DATA TO PROCESS:

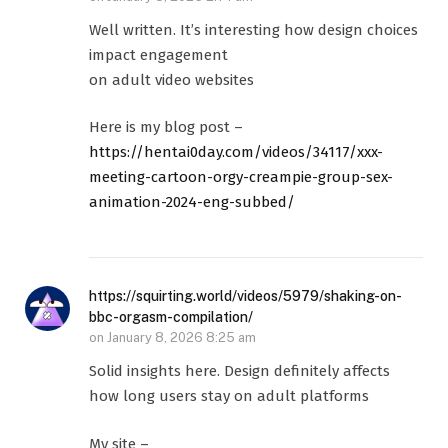
Well written. It’s interesting how design choices
impact engagement
on adult video websites
Here is my blog post –
https://hentai0day.com/videos/34117/xxx-
meeting-cartoon-orgy-creampie-group-sex-
animation-2024-eng-subbed/
https://squirting.world/videos/5979/shaking-on-
bbc-orgasm-compilation/
on
January 8, 2026 8:25 am
Solid insights here. Design definitely affects
how long users stay on adult platforms
My site –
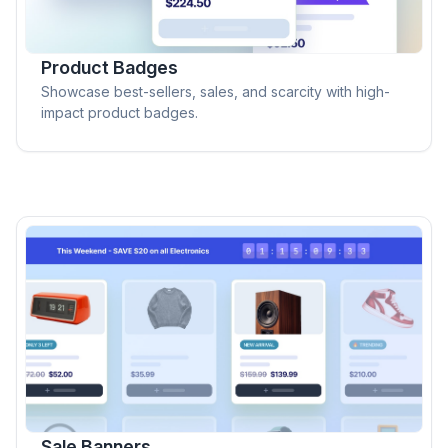
Product Badges
Showcase best-sellers, sales, and scarcity with high-
impact product badges.
Sale Banners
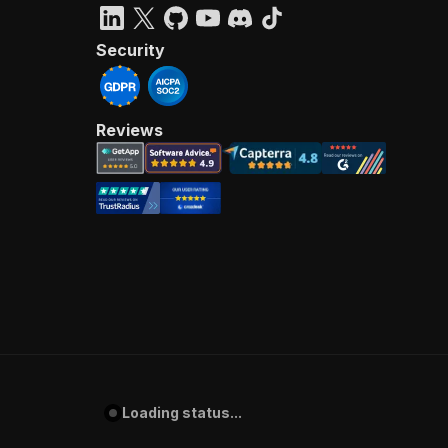
Security
Reviews
Loading status...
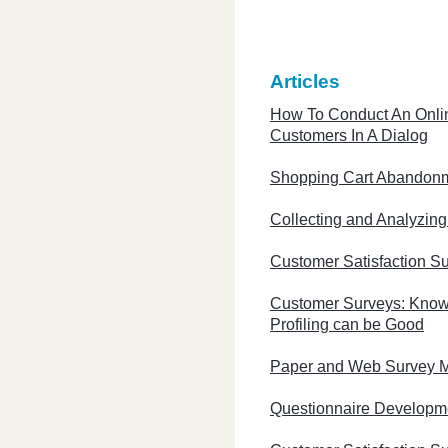
Articles
How To Conduct An Onli
Customers In A Dialog
Shopping Cart Abandon
Collecting and Analyzin
Customer Satisfaction S
Customer Surveys: Know
Profiling can be Good
Paper and Web Survey 
Questionnaire Developm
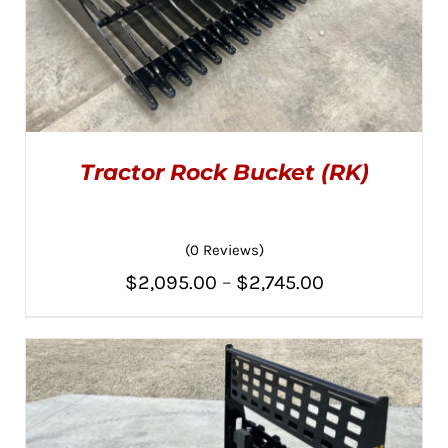
Tractor Rock Bucket (RK)
(0 Reviews)
Price
$
2,095.00
–
$
2,745.00
THIS
SELECT OPTIONS
/
PRODUCT
range:
DETAILS
HAS
MULTIPLE
$2,095.00
VARIANTS.
THE
through
OPTIONS
MAY
$2,745.00
BE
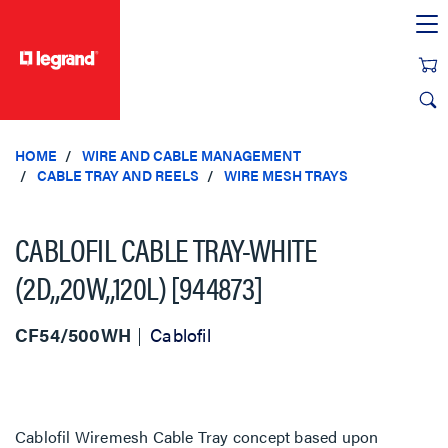
text.skipToContent
text.skipToNavigation
HOME
WIRE AND CABLE MANAGEMENT
CABLE TRAY AND REELS
WIRE MESH TRAYS
CABLOFIL CABLE TRAY-WHITE
(2D,,20W,,120L) [944873]
CF54/500WH
Cablofil
Cablofil Wiremesh Cable Tray concept based upon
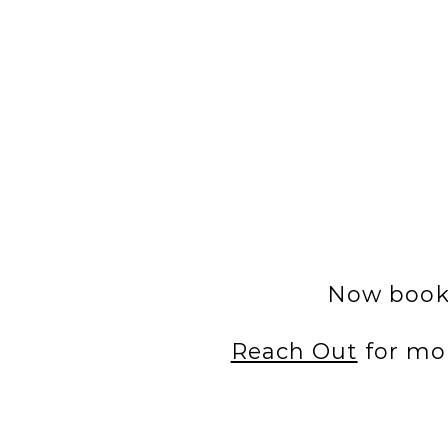
Now booki
Reach Out
for mo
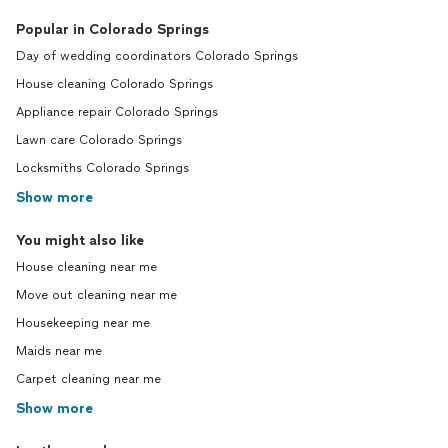
Popular in Colorado Springs
Day of wedding coordinators Colorado Springs
House cleaning Colorado Springs
Appliance repair Colorado Springs
Lawn care Colorado Springs
Locksmiths Colorado Springs
Show more
You might also like
House cleaning near me
Move out cleaning near me
Housekeeping near me
Maids near me
Carpet cleaning near me
Show more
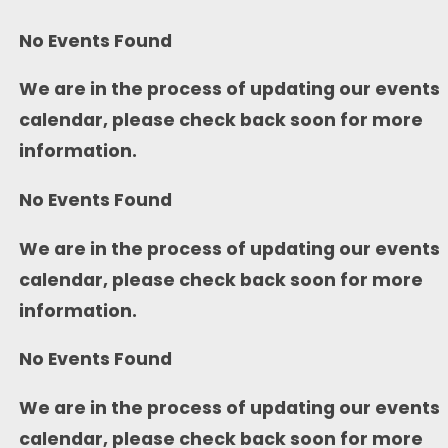
No Events Found
We are in the process of updating our events
calendar, please check back soon for more
information.
No Events Found
We are in the process of updating our events
calendar, please check back soon for more
information.
No Events Found
We are in the process of updating our events
calendar, please check back soon for more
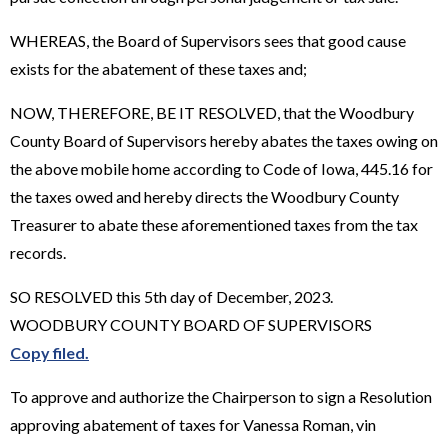
WHEREAS, the Board of Supervisors sees that good cause
exists for the abatement of these taxes and;
NOW, THEREFORE, BE IT RESOLVED, that the Woodbury
County Board of Supervisors hereby abates the taxes owing on
the above mobile home according to Code of Iowa, 445.16 for
the taxes owed and hereby directs the Woodbury County
Treasurer to abate these aforementioned taxes from the tax
records.
SO RESOLVED this 5th day of December, 2023.
WOODBURY COUNTY BOARD OF SUPERVISORS
Copy filed.
To approve and authorize the Chairperson to sign a Resolution
approving abatement of taxes for Vanessa Roman, vin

EXERCISE GOAL: The answer should be the full material above, printed exactly, with no pictures in it.

FINISHED TASK:
Well written. It’s interesting how design choices
impact engagement
on adult video websites
Here is my blog post –
https://hentai0day.com/videos/34117/xxx-
meeting-cartoon-orgy-creampie-group-sex-
animation-2024-eng-subbed/
https://squirting.world/videos/5979/shaking-on-
bbc-orgasm-compilation/
on
January 8, 2026 8:25 am
Solid insights here. Design definitely affects
how long users stay on adult platforms
My site –
Product Badges
Showcase best-sellers, sales, and scarcity with high-
impact product badges.
Sale Banners
Security
Reviews
Loading status...
Articles
How To Conduct An Onli
Customers In A Dialog
Shopping Cart Abandon
Collecting and Analyzin
Customer Satisfaction S
Customer Surveys: Know
Profiling can be Good
Paper and Web Survey 
Questionnaire Developm
Tractor Rock Bucket (RK)
(0 Reviews)
Price
$
2,095.00
–
$
2,745.00
THIS
SELECT OPTIONS
/
PRODUCT
range:
DETAILS
HAS
MULTIPLE
$2,095.00
VARIANTS.
THE
through
OPTIONS
MAY
$2,745.00
BE
text.skipToContent
text.skipToNavigation
HOME
WIRE AND CABLE MANAGEMENT
CABLE TRAY AND REELS
WIRE MESH TRAYS
CABLOFIL CABLE TRAY-WHITE
(2D,,20W,,120L) [944873]
CF54/500WH
Cablofil
Cablofil Wiremesh Cable Tray concept based upon
Now booki
Reach Out
for mo
Popular in Colorado Springs
Day of wedding coordinators Colorado Springs
House cleaning Colorado Springs
Appliance repair Colorado Springs
Lawn care Colorado Springs
Locksmiths Colorado Springs
Show more
You might also like
House cleaning near me
Move out cleaning near me
Housekeeping near me
Maids near me
Carpet cleaning near me
Show more
No Events Found
We are in the process of updating our events
calendar, please check back soon for more
information.
No Events Found
We are in the process of updating our events
calendar, please check back soon for more
information.
No Events Found
We are in the process of updating our events
calendar, please check back soon for more
WHEREAS, the Board of Supervisors sees that good cause
exists for the abatement of these taxes and;
NOW, THEREFORE, BE IT RESOLVED, that the Woodbury
County Board of Supervisors hereby abates the taxes owing on
the above mobile home according to Code of Iowa, 445.16 for
the taxes owed and hereby directs the Woodbury County
Treasurer to abate these aforementioned taxes from the tax
records.
SO RESOLVED this 5th day of December, 2023.
WOODBURY COUNTY BOARD OF SUPERVISORS
Copy filed.
To approve and authorize the Chairperson to sign a Resolution
approving abatement of taxes for Vanessa Roman, vin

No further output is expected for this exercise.